Una storia che racconta il potere della musica, in grado di cambiare la vita e il destino di due persone in difficoltà.
Attingendo dal suo passato di musicista professionista, attività svolta prima di avvicinarsi all’universo della Settima arte per il quale ha diretto, tra gli altri, il vincitore dell’Independent Spirit Award come film straniero “Once” (2006), aggiudicatosi anche il premio Oscar per la migliore canzone, è questo che l’irlandese John Carney intende trasmettere attraverso la sua personale visione di New York.

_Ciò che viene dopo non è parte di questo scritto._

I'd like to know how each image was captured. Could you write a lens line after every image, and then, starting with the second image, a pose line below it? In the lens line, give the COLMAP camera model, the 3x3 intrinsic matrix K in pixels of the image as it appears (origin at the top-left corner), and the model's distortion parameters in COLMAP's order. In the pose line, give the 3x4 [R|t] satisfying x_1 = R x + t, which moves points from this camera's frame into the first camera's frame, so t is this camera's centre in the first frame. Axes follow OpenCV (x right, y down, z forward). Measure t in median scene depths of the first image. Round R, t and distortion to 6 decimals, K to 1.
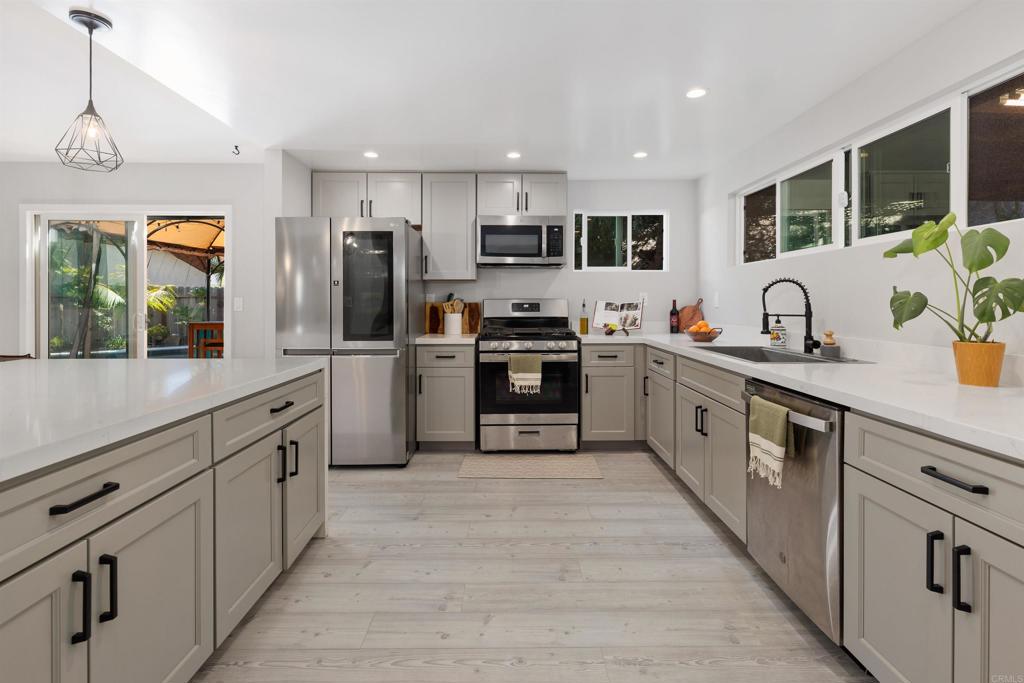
lens RADIAL K [[488.7, 0, 502.6], [0, 488.7, 301.8], [0, 0, 1]] dist [-0.013224, 0.001266]
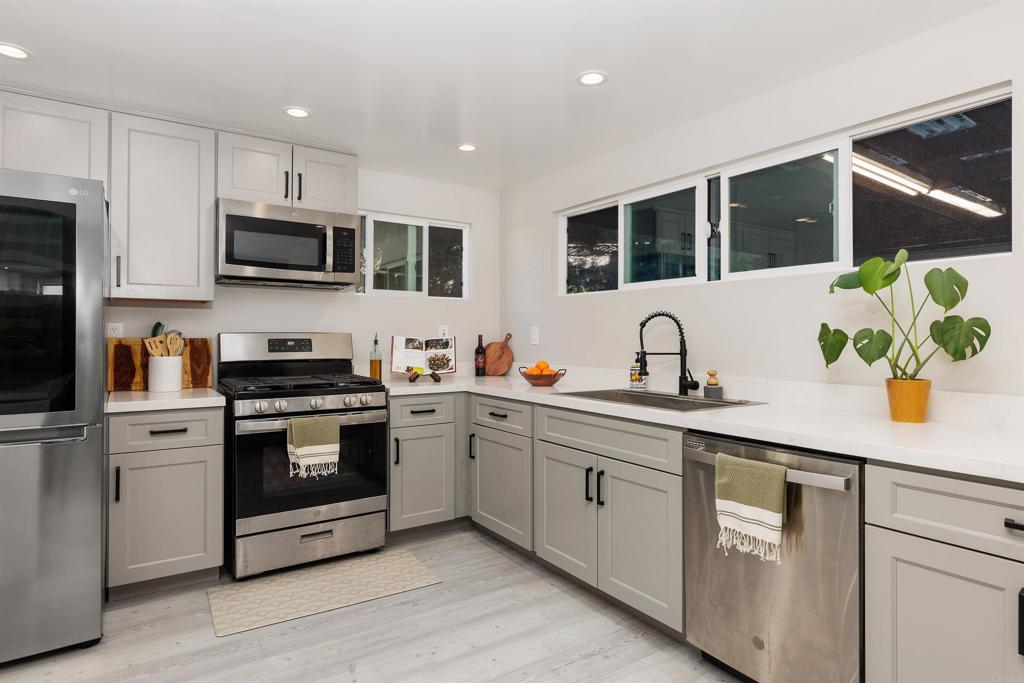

Una New York in cui Dan Mulligan, ex dirigente di un’etichetta musicale interpretato dal sempre grande Mark Ruffalo, assiste per caso ad una esibizione nell’East Village della giovane Greta alias Keira Kneightley, cantautrice da poco trasferitasi nella metropoli insieme al fidanzato Dave, ovvero l’Adam Levine leader e voce dei Maroon 5, il quale ha ricevuto un’offerta da un colosso dell’industria delle note.
Offerta che ha provveduto a portargli la celebrità e le tentazioni che hanno finito, però, per incrinare i rapporti con la compagna, che, sola e sconfortata, colpisce con il suo talento, appunto, Dan, tanto da essere spinta dallo stesso a continuare a portare avanti il proprio sogno canoro.
Perché, mentre apprendiamo la difficile situazione dell’uomo, il cui matrimonio sta andando in pezzi, e assistiamo al legame con la figlia, è la vicenda di due individui destinati ad aiutarsi reciprocamente a cambiare, quella che prende forma fotogramma dopo fotogramma.
Una vicenda dal sapore vagamente alla Woody Allen che, con i due impegnati a mettere in piedi la struttura necessaria per incidere un disco tramite il ricorso a pochissimi soldi e tantissima voglia di fare, prende avvio in maniera decisamente fiacca, per poi sfoderare la sua parte migliore proprio nel corso della ricerca dei diversi strumentisti.
Ma, man mano che viene ribadito che capisci tanto di una persona ascoltando le sue playlist e che si approda alle ultime sequenze poste durante i titoli di coda, una certa sensazione di noia sembra continuare ad attanagliare il tutto... sebbene non appaiano assenti occasioni per sorridere e i risvolti di sceneggiatura risultino molto meno banali e prevedibili del solito.

La frase:
"Sei davvero un talent scout? Sembri più un senza tetto".